EXCERPT TO READ:
Content starts

Lexi's 'Euphoria' Play Is the Most Innovative Thing the Show's Ever Done

"The Theater and Its Double" finally reveals what Maude Apatow's character Lexi has been working on, and it's nothing like 'Oklahoma!'

lexi's play euphoria, maude apatow as lexi
Maude Apatow | HBO
Maude Apatow | HBO

Maude Apatow's Lexi Howard has quietly always been one of the most interesting characters on Euphoria. In Season 1 of Sam Levinson's HBO drama, even as she and Rue (Zendaya) drifted apart, she continued to stand by and support her former best friend. And if she seemed committed to being her own person then (who could ever forget when she dressed up as Bob Ross on Halloween?), Season 2 is proving just how much of an ambitious, sensitive individual she is.

Lexi finally got her moment to shine this season, leading right up to the school performance of her play in Episode 7, "The Theater and Its Double." With her original production, Lexi finally stepped into the spotlight, revealing to everybody in her life who used to look past her that she has a story worth telling. Lexi's play, which unfolds throughout nearly the entire length of the episode and is intercut with Lexi's memories and reenactment taking place on the East Highland auditorium stage, is one of the most innovative things Euphoria has done to date. Although it's unclear how a high school auditorium could ever have the facilities to execute her Tony-worthy stage show, the way it unfolds is a testament to the series' nuanced approach to storytelling.

euphoria, lexi's play
HBO

In Episode 3, "Ruminations: Big and Little Bullys," Euphoria finally gives us its first Lexi episode, and in it we learn just how much she thinks that her peers see her as a cliché—the other Howard sister who gets good grades and keeps her head down—and how much she derides it. But while her older sister Cassie (Sydney Sweeney) has tried to cope with their absent father by finding affection elsewhere and climbing the social ladder at school, Lexi retreated inward, imagining a world where she's in the director's chair and the main character. So when Fezco (Angus Cloud) notices her at the New Year's Eve party in the season premiere—like, really noticed her, theater kid energy and hyperpop-loving quirks and all—she felt seen in a way that she hadn't before. With a newfound confidence and a realization that she no longer had to tolerate being cast as an extra in her own life, she set out to write her play.

Lexi first tells her friends and sister that she's putting on Oklahoma! so that they don't suspect she's writing a show based on their lives. Because they rarely pay attention to her at all, there was no way that they would put much energy in the material that she was writing, casting, and practicing. So when the curtain finally rises in "The Theater and Its Double," it comes as a surprise to Cassie, Kat, Maddy, and co. Rather than seeing hay bales on stage, it's a recreation of Rue's bedroom. Beginning with the moment Lexi felt her adolescence start to change—when she realized Rue had developed substance abuse following her father's death—her play chronicles her high school experience, and therefore everybody who's close to it, too.

Lexi narrates the production as Grace and introduces Hallie, Marta, Luna, and Jade—all dead ringers for Cassie, Maddy, Kat, and Rue. The audience watches with trepidation (besides Lexi's mom, who gives big Amy Poehler in Mean Girls energy), until Maddy says aloud, "Wait, is this fucking play about us?" The past several years of their lives are then replayed back to them to astounding detail, from "Grace's" insecurity that developed when "Hallie" went through puberty,  their father's sudden absence, to the moment Maddy moved in with them and their first loves. At times the episode can be confusing, given how it cuts between reenactments and reality, even the events that took place right before showtime. But that's what makes it so striking—for the characters in the audience, it's just as dizzying, as they're seeing their lives entirely intertwined with what's on stage.

Content ends

WHAT YOU HAVE TO DO:
Answer these from the article about Lexi's play:
(a) Which play does Lexi first tell her friends and sister she is putting on?
(b) In which episode does the school performance of her play take place?
(c) What character does Lexi play as she narrates the production?
The entries aren't needed here.

STUDY MATERIAL:
Content starts

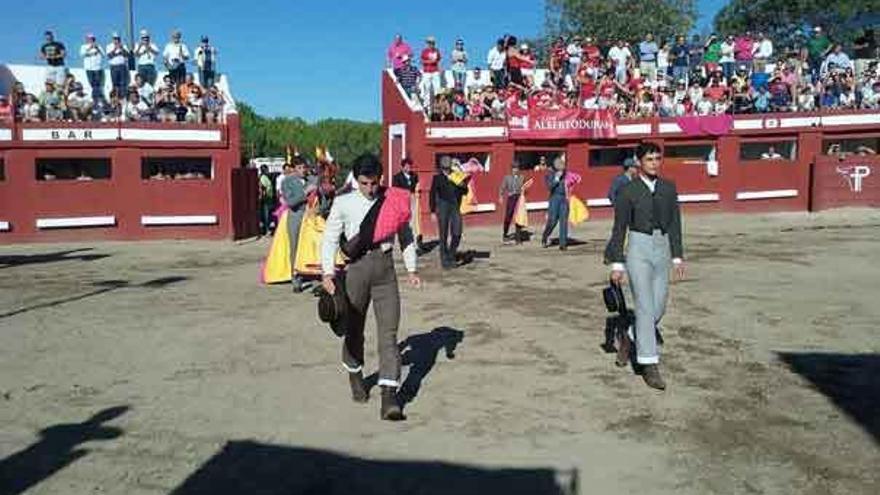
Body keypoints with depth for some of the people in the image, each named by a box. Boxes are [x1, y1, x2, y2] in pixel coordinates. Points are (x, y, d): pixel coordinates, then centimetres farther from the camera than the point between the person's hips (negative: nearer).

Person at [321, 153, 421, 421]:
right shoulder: (343, 203, 1)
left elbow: (405, 235, 13)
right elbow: (330, 238, 2)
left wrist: (411, 269, 5)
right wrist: (328, 272, -10)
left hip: (385, 268, 0)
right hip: (357, 266, 0)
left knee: (389, 332, -6)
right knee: (354, 329, 15)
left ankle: (389, 397, -7)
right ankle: (355, 375, 42)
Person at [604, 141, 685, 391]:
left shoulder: (669, 188, 8)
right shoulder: (628, 191, -5)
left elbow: (675, 223, 11)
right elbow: (619, 228, -4)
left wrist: (677, 257, 6)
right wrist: (617, 263, -7)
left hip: (662, 250, 5)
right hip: (638, 249, -5)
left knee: (658, 308, 9)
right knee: (645, 307, -9)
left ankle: (629, 336, 36)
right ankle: (649, 365, -2)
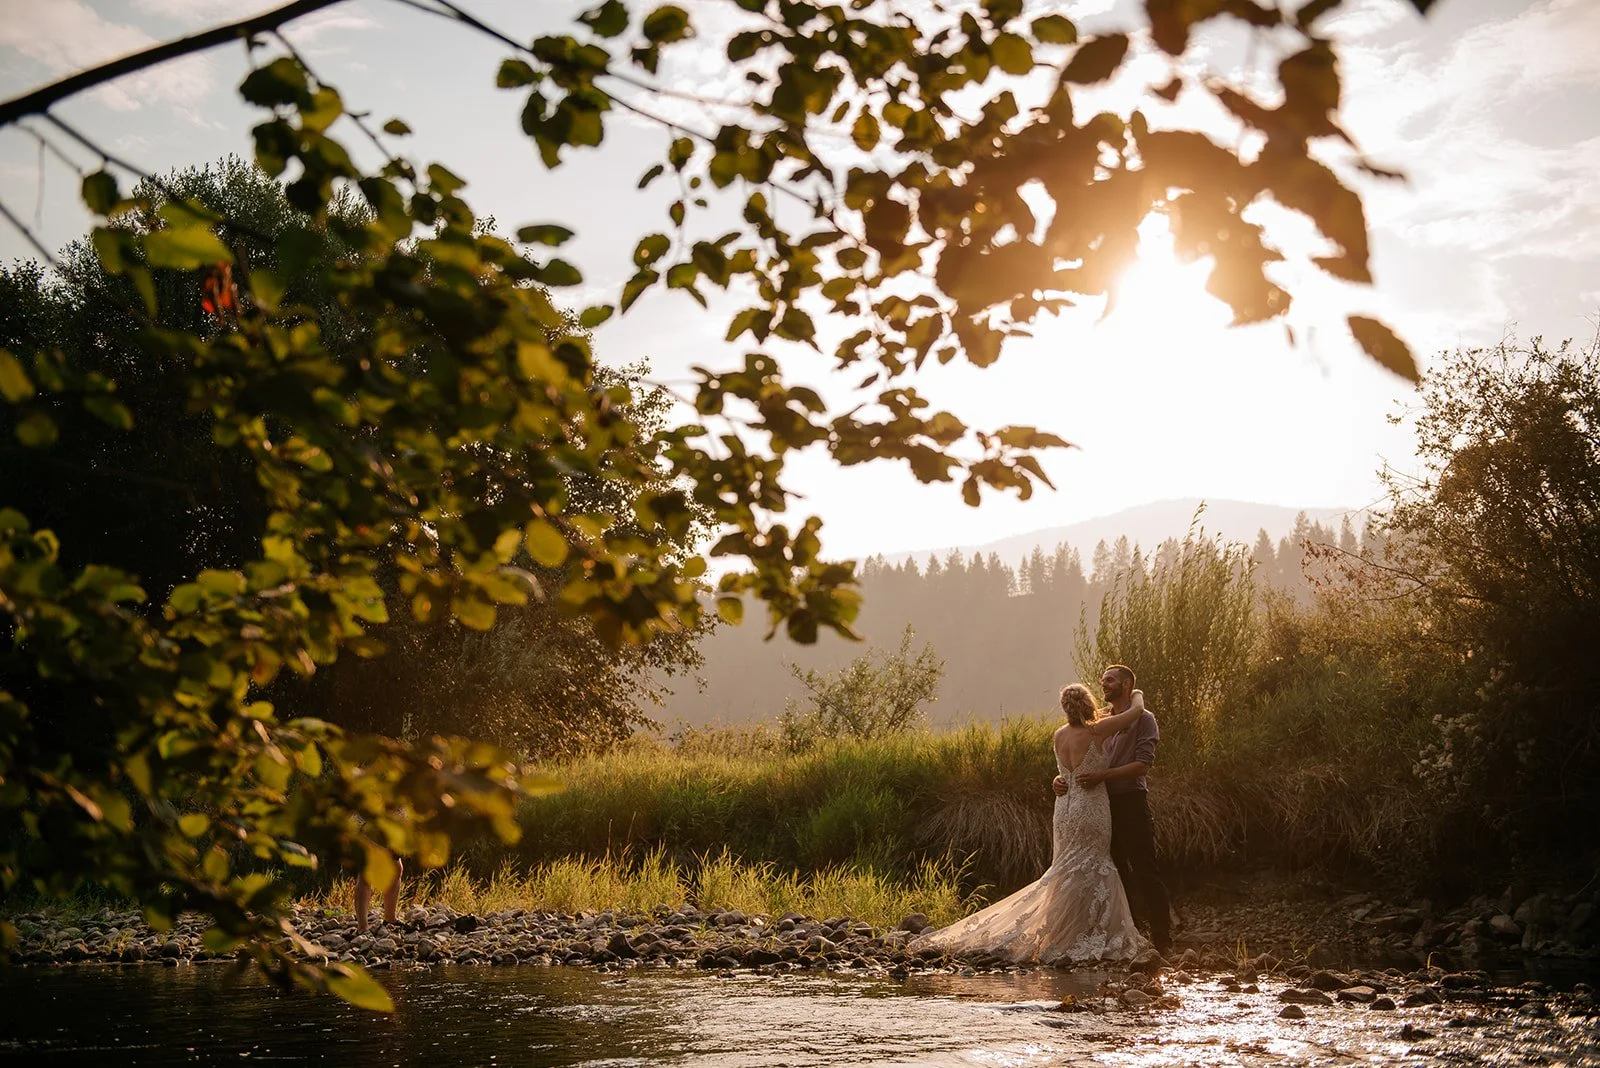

Content ends

RESULT:
(a) Oklahoma!
(b) Episode 7, "The Theater and Its Double"
(c) Grace